◆ **Problem set**
- a) Condense the paragraph of the tax withholding passage that begins "Tax withholding refers to" into a short bulleted list that keeps its main facts.
- b) Output, word for word, the section of the tax withholding passage from "Understanding Form W-4" up to and including "right withholding amount.".
- c) Write the next part of the tax withholding passage, picking up after its final sentence.

◆ **Text section**
======

Tax withholding refers to the money an employer withholds from each employee’s paycheck. Both federal and state taxes are collected on a pay-as-you-go basis. The employer pays this tax directly to the government on the employee’s behalf. Because taxes are paid throughout the year, withholding can give taxpayers a better idea of what to expect at tax time and help them avoid penalties.

At year-end, employers file a Form W-2 for each employee, which shows the total wages paid and federal, state and local income taxes withheld over the past year. According to the IRS, the amount withheld for federal taxes is dependent on:

  • The amount of money an employee earns
  • How the employee fills out Form W-4

Understanding Form W-4

Form W-4 is an IRS document that an employee fills out when starting a new job. In most cases, the employer provides this form. Employees may be required to complete two Form W-4s if they are subject to both federal- and state-level tax withholdings. The information collected from Form W-4 tells the employer how much to withhold from an employee’s paycheck. This information may include:

  • Filing status: The employee indicates whether they are single, married and filing jointly, the head of a household, married and filing separately, or a qualifying widow(er).
  • Number of jobs held and spouse’s employment status: An employee who holds more than one job or whose spouse holds a job and files jointly can also indicate this on Form W-4 to get the right withholding amount. 
  • Number of dependents: An employee can claim dependents, including qualifying children, if they earn less than $200,000 per year (or less than $400,000 if married and filing jointly).
  • Other adjustments: This optional step allows employees to account for other factors that reflect their situation and might make withholdings more accurate. For example, you can note other income—from interest, dividends or retirement plans—and claim other deductions like the child tax credit.

Employees can fill out a new form anytime they have a personal or financial life change, like adding a dependent or starting another job.

======

◆ **Provided data**
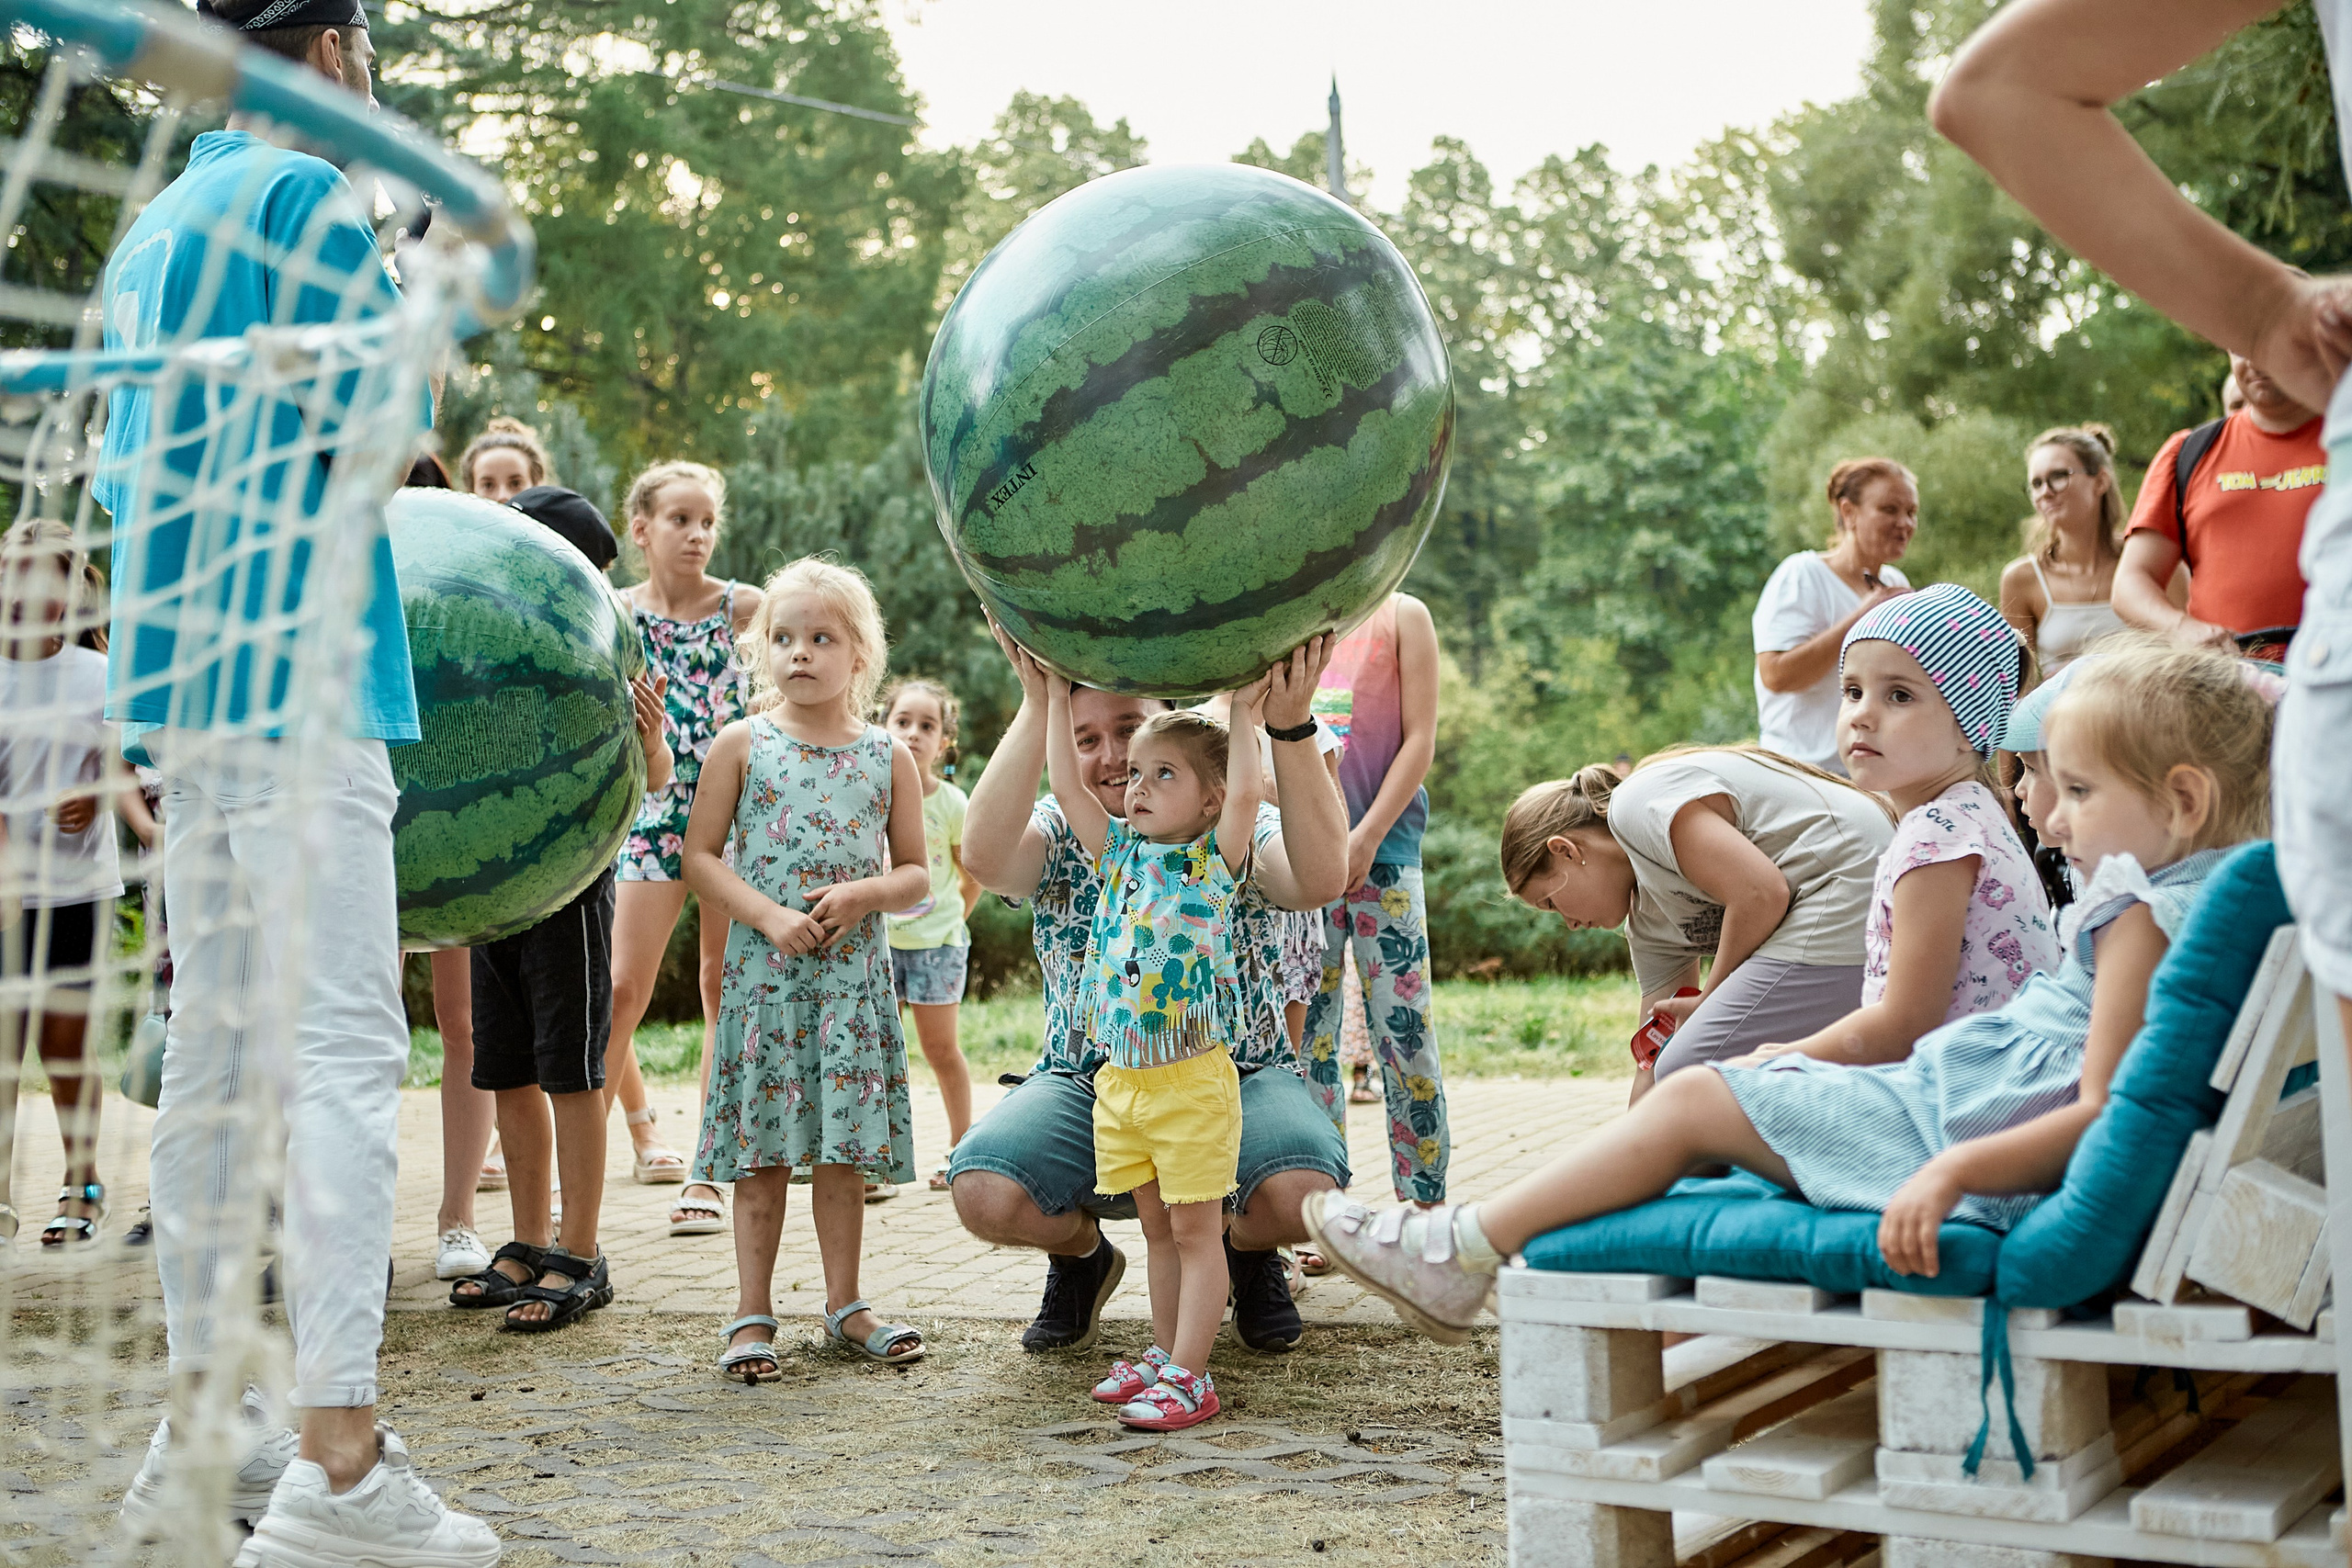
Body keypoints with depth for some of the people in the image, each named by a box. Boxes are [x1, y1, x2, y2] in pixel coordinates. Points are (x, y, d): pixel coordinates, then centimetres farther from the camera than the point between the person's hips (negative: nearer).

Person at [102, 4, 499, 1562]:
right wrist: (415, 285, 9)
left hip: (178, 668, 9)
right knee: (344, 1047, -12)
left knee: (214, 1051, 11)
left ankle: (199, 1433, 16)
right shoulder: (306, 193, -5)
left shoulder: (155, 224, 22)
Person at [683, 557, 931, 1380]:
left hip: (852, 974, 1)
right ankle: (752, 1312, 10)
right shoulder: (742, 744, 1)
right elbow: (699, 856, -1)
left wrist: (864, 893, -12)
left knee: (844, 1147, 6)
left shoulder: (888, 756, 5)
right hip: (764, 972, -1)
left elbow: (916, 871, 8)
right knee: (763, 1151, 2)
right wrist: (770, 916, -13)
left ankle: (844, 1303, 19)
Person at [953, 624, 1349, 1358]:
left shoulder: (1236, 823, -2)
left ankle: (1252, 1255, 10)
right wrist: (1037, 704, -32)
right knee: (983, 1192, -26)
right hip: (1088, 1084, 1)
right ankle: (1083, 1256, 13)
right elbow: (985, 856, -25)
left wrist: (1290, 723, -35)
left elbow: (1321, 879, -25)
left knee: (1301, 1189, -32)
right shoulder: (1060, 831, 1)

======

◆ **Answers to the problems**
- a)
- Tax withholding is money an employer takes out of each employee's paycheck.
- Federal and state taxes are both collected on a pay-as-you-go basis.
- The employer pays this tax directly to the government for the employee.
- Because taxes are paid throughout the year, withholding gives taxpayers a better sense of what to expect at tax time and helps them avoid penalties.

- b)
Understanding Form W-4

Form W-4 is an IRS document that an employee fills out when starting a new job. In most cases, the employer provides this form. Employees may be required to complete two Form W-4s if they are subject to both federal- and state-level tax withholdings. The information collected from Form W-4 tells the employer how much to withhold from an employee’s paycheck. This information may include:

  • Filing status: The employee indicates whether they are single, married and filing jointly, the head of a household, married and filing separately, or a qualifying widow(er).
  • Number of jobs held and spouse’s employment status: An employee who holds more than one job or whose spouse holds a job and files jointly can also indicate this on Form W-4 to get the right withholding amount.

- c)
Federal tax withholding vs. state tax withholding

Federal tax withholding and state tax withholding are similar in nature. But federal withholding rules are universal across the U.S., while state withholding rules can vary. 

For example, there are some states with no income tax where taxpayers may only be subject to federal tax withholding.

Depending on where you live and work, you may be subject to both federal and state withholding on your income. You can refer to your state’s government website for more information.

How to calculate tax withholding

The IRS has a tool that might help you estimate your tax withholdings. You can also use it to see how your refund, take-home pay or tax burden may change if you adjust withholdings. 

When using the tool, having pay stubs and old tax returns handy might help you get the most accurate estimate. 

Tax withholding FAQs

How much should I withhold for taxes?

Your employer typically withholds federal income taxes from your paycheck using information from your W-4. But you can adjust withholdings if you want more or less taken out at tax time by submitting a new W-4. The right amount of tax withholding varies depending on your personal situation. If you’re unsure, try using the tax withholding estimator tool. 

Is it better to claim 1 or 0 allowances on a W-4?

Allowances is a portion of the W-4 individuals must fill out to determine how much tax will be withheld from their pay. In the past, individuals were given the option to claim a 0 or a 1 on their taxes—the more allowances you claimed, the less income tax your employer withheld. As of 2021, Form W-4 uses a different formula. If you’re prompted to select 1 or 0, this is an outdated version of the form. 

Should taxes be withheld from unemployment payments?

Unemployment payments are considered taxable income and must be reported on your tax return. If you receive unemployment benefits, you may be able to use Form W-4V to voluntarily ask that federal income taxes be withheld.

Those who choose not to withhold taxes from their unemployment benefits instead might make quarterly estimated tax payments by using Form 1040-ES.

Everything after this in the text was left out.